(Beginning of Provided material)

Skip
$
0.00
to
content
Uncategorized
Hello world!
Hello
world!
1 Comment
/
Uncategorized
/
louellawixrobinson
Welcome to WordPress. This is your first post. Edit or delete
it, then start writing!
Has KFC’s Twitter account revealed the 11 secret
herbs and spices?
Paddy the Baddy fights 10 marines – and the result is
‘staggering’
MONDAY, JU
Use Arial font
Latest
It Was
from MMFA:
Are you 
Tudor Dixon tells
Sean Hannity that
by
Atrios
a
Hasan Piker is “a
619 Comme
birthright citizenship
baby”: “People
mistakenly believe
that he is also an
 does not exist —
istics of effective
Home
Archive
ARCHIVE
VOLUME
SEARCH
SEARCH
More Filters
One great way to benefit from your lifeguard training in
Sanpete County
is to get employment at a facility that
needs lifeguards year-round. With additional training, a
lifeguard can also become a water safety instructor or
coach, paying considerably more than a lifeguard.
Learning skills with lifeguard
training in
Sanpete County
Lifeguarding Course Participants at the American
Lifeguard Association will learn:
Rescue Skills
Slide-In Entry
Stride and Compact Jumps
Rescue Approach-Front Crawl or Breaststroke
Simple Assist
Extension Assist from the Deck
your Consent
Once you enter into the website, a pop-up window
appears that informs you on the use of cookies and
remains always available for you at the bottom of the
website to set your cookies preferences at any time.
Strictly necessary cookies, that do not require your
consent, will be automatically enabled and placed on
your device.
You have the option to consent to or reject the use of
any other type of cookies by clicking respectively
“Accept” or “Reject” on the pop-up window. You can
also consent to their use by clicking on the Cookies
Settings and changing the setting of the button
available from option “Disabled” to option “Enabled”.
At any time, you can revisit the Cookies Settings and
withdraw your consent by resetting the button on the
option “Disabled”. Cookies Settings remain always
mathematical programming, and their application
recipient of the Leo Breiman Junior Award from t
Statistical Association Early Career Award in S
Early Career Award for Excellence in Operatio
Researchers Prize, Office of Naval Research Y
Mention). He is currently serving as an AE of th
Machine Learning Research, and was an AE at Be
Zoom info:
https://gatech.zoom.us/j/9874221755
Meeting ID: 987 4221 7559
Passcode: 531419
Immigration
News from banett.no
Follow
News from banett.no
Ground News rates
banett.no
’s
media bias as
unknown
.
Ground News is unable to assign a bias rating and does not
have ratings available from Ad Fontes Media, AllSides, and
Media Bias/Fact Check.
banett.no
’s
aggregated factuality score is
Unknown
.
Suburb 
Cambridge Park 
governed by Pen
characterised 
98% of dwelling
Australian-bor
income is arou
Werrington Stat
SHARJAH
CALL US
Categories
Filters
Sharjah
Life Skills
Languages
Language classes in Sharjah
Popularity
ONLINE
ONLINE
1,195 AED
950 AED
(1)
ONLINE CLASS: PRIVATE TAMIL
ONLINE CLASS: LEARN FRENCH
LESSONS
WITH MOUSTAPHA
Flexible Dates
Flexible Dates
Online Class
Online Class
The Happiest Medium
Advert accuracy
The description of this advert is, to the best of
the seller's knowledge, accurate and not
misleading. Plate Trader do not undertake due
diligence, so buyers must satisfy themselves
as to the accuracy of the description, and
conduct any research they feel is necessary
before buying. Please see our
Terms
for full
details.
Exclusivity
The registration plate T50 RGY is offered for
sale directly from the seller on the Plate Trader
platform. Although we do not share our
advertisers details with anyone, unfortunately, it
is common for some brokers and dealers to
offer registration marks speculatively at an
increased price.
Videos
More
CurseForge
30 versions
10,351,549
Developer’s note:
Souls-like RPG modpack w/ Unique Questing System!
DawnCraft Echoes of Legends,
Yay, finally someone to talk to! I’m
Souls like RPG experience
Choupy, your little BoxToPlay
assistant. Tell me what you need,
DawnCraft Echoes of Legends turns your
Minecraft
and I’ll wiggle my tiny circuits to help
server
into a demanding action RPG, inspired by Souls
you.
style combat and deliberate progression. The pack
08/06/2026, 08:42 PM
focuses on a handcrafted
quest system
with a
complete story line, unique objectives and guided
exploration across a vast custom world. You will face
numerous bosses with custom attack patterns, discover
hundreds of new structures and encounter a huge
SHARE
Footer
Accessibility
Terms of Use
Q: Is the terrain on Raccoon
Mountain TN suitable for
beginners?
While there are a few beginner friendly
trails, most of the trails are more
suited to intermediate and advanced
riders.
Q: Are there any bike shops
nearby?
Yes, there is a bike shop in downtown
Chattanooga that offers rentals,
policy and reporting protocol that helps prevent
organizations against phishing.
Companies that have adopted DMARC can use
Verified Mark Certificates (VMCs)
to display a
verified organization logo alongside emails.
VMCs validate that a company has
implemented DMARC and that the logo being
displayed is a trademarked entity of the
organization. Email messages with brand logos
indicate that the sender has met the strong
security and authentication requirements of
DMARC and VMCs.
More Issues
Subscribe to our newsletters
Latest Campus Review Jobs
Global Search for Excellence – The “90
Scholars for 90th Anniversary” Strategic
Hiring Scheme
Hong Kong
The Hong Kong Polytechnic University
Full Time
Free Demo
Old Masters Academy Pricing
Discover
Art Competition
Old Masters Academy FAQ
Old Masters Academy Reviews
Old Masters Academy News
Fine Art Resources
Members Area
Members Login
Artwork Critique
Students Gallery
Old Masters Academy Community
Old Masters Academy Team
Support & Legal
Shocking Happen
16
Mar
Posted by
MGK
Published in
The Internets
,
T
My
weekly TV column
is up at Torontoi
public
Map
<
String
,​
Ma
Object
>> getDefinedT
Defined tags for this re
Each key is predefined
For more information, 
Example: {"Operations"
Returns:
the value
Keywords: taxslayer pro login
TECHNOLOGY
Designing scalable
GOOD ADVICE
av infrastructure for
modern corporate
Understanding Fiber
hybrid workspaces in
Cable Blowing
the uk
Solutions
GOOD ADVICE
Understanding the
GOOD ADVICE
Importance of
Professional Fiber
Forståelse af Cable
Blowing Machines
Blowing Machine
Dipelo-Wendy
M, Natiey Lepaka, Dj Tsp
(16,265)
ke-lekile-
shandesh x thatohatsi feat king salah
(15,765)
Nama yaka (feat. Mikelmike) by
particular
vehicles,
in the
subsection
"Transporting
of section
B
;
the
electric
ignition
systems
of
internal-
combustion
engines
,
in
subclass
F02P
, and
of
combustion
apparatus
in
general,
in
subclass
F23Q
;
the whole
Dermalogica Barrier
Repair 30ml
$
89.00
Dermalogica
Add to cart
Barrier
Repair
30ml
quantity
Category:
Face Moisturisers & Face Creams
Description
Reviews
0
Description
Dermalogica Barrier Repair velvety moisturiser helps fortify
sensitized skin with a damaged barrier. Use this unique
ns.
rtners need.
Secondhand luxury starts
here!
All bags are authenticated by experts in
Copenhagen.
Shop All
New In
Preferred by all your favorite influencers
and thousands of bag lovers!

(End of Provided material)

- [Job item] In the listing above, find each line containing "accuracy" and copy it.

- [Result for this exercise]
Advert accuracy
as to the accuracy of the description, and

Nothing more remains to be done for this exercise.